Sabemos que reducir los FN implica sacrificar precisón para poder **incrementar la sensibilidad (recall)**. 

In [None]:
y_test_pred_25 = (best_model.predict_proba(X_test_std)[:,1] > 0.25).astype('int')

In [None]:
cm_25 = confusion_matrix(y_test, y_test_pred_25)

In [None]:
sns.heatmap(cm_25, annot=True, fmt='4d')
plt.xlabel('Predichos')
plt.ylabel('Reales')

In [None]:
print(' ')
print('CASO ORIGINAL')
print('---------------------')
print('Accuracy       =  ', accuracy_score(y_test, y_pred_gs).round(4))
print('Recall         =  ', recall_score(y_test, y_pred_gs).round(4))
print('Precision      =  ', precision_score(y_test, y_pred_gs).round(4))
print('F1 Score       =  ' , f1_score(y_test, y_pred_gs).round(4))
print(' ')
print(' ')

print('MODIFICADO CASO NEGOCIO')
print('------------------------')
print('Accuracy_25    =  ', accuracy_score(y_test, y_test_pred_25).round(4))
print('Recall_25      =  ', recall_score(y_test, y_test_pred_25).round(4))
print('Precision_25   =  ', precision_score(y_test, y_test_pred_25).round(4))
print('F1 Score_25    =  ' , f1_score(y_test, y_test_pred_25).round(4))
print(' ')

In [None]:
print(classification_report(y_test, y_test_pred_25, digits=4))

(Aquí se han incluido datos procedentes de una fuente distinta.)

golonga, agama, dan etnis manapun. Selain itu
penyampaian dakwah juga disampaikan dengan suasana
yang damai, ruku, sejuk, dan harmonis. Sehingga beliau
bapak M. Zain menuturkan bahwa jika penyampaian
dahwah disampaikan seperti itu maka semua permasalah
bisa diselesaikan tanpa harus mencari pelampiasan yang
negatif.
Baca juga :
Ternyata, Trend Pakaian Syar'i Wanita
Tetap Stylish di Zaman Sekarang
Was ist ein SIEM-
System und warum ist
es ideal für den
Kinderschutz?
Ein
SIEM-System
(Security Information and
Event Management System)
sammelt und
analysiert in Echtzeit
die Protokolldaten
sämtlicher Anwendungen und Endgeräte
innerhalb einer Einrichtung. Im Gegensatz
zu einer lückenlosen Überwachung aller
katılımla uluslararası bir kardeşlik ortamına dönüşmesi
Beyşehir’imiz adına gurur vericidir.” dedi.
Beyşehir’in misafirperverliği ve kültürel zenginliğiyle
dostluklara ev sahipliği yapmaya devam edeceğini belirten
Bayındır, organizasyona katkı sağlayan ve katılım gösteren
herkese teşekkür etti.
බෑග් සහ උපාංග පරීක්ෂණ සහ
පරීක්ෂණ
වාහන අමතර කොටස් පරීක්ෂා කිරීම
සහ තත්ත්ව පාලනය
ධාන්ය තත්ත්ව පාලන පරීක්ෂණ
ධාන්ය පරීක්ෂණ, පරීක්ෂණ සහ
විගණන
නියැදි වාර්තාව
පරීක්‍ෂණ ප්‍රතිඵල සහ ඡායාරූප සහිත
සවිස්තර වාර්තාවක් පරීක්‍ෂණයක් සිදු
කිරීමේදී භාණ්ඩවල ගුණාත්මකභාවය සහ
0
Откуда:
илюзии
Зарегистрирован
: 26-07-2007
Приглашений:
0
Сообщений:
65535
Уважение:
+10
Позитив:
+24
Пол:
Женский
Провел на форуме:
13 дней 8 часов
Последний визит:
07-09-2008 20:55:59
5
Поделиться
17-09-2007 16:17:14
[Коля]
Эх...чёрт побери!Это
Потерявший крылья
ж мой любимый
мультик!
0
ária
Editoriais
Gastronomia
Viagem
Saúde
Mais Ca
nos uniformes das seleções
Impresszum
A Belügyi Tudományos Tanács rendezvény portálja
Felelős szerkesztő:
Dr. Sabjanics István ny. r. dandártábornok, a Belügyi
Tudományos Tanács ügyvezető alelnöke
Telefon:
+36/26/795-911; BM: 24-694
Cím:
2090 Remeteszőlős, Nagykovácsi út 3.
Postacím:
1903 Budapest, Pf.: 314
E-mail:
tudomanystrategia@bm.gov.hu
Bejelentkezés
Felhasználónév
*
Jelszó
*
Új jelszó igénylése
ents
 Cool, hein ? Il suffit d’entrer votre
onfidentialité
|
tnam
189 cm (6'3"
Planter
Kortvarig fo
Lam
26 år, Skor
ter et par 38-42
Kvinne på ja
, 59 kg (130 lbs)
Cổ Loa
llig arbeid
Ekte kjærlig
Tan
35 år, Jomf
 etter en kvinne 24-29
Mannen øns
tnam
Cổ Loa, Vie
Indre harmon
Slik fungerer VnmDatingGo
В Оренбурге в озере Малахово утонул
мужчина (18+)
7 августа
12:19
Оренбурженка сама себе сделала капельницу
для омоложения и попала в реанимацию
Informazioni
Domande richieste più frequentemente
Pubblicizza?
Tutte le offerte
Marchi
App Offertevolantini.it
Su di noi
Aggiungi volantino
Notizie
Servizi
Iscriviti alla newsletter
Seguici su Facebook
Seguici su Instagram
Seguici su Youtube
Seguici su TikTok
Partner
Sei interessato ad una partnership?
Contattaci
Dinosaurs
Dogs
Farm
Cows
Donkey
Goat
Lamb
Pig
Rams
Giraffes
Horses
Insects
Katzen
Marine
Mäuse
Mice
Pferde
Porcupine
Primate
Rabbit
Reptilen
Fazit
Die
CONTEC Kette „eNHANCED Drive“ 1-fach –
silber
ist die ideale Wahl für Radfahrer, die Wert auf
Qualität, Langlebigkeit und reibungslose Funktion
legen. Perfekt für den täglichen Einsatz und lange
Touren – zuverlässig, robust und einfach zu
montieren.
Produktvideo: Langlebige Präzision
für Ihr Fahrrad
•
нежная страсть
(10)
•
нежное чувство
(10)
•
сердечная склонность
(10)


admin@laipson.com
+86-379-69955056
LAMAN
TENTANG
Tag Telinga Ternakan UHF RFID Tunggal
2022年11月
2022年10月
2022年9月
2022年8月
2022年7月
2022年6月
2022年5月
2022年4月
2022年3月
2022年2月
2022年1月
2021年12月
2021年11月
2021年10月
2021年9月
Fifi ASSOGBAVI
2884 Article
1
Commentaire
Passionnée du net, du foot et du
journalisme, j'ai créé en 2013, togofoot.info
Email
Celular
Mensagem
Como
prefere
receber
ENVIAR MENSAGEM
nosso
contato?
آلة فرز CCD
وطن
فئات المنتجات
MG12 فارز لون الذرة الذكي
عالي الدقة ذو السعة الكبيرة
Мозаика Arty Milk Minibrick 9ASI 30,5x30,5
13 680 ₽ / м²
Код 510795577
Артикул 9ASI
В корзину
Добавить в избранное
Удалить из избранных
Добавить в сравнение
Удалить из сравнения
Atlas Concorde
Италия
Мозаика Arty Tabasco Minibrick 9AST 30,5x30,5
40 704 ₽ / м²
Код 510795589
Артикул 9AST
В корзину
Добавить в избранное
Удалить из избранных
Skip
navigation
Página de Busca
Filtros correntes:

##### Vemos que los falsos negativos disminuyeron de 677 a 307, el recall aumentó 3.3 ptos y la precisión disminuyó 7.3

Tal como solicitó nuestro cliente, si bien al bajar el umbral estamos clasificando erróneamente a más clientes insatisfechos como satisfechos (sobre los que la cía no va a accionar) 
logramos que la aerolínea identifique mejor los casos realmente insatisfechos para no entrar en gastos innecesarios de acuerdo a su campaña.